Unfortunately her words kept floating around in my head all day long. That’s the way all of the best old sayings are they stick in your head whether you want them to or not. This one was a doozy. Eventually I decided this old saying meant I would have the same reputation as the friends I decide to hang out with, and therefore, at least in the minds of other people I would be the same as the people I hung out with. Thinking I had it worked out I told my mom and she said I had part of it right and then she explained that not only will you have the same reputation as your friends but in most cases you will make the same choices.
This is of course the kind of old people saying that young people hate. Young people want to believe they can run with any group they want but maintain their separate identity and more importantly make their own decisions. I didn’t care much for this saying and my mother had other sayings that were also designed it seemed to limit my freedom to associate with other people. Have you ever heard someone say “one bad apple can spoil the whole bunch.” Again, according to my mother’s way of thinking this means if there is one bad person in my peer group that could destroy all of us. Man that is harsh stuff and hard for a teenager to accept. My school was teaching tolerance and saying treat everyone the same, don’t be prejudice but my mama was saying “guard your heart.” That one she drug straight out of the Bible, now that is really getting old school.

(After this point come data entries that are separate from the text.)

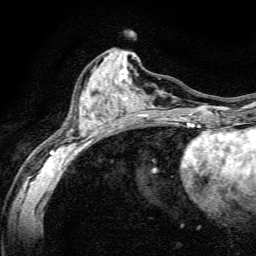
Breast MRI, one axial slice; position 63 of 134 along the scan axis; cropped to one breast; dynamic contrast-enhanced series, time point 2 of 6 at this slice position (early post-contrast); 3 T; TE 4.7 ms, TR 9 ms; 1.2 mm slice thickness; 256 × 256 image matrix, field of view 160 × 160 mm. Female patient.
Outlined on this slice (semi-automatic segmentation, software-assisted and operator-edited):
- enhancing-tissue mask used for the functional tumour volume (all voxels passing the contrast-enhancement thresholds inside the analysis volume; usually the tumour): bounding box [x1, y1, x2, y2] px = [50, 69, 191, 165]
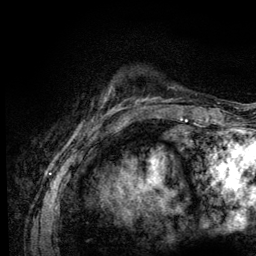
Breast MRI (dynamic contrast-enhanced), one axial slice; position 18 of 128 along the scan axis; cropped to one breast; dynamic contrast-enhanced series, time point 2 of 6 at this slice position (early post-contrast); 3 T; TE 4.2 ms, TR 8.5 ms; 1.2 mm slice thickness; 256 × 256 image matrix, field of view 160 × 160 mm. Female patient.
Annotated regions visible in this slice (semi-automatically segmented with operator editing):
- enhancing-tissue mask used for the functional tumour volume (all voxels passing the contrast-enhancement thresholds inside the analysis volume; usually the tumour): bounding box <113,106,125,110> (left, top, right, bottom; pixels)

This really is one of the more difficult things we have to learn in life. Freedom of association is after all enshrined in the first amendment of the Bill of Rights and some of these old sayings have been used as a means of maintaining inappropriate class or racial barriers. On the other hand birds of a feather do in deed flock together. Deciding who to be friends with is not easy and sometimes we are not in a position to pick our friends. Sometimes events seem to conspire to place us together with other people.
I think all of these sayings serve to remind us that we are responsible for making positive decisions about our associations. We can be tolerant and open minded but we must also learn to say no and when to get up and leave. Not easy for an adult and perhaps impossible for a teen. The best we can probably hope for is to make our children stop and think about what they are doing and make deliberate and thoughtful decisions about whom they associate and under what circumstances.
Proverbs 4:23 says, “above all else, guard your heart, for everything you do flows from it.”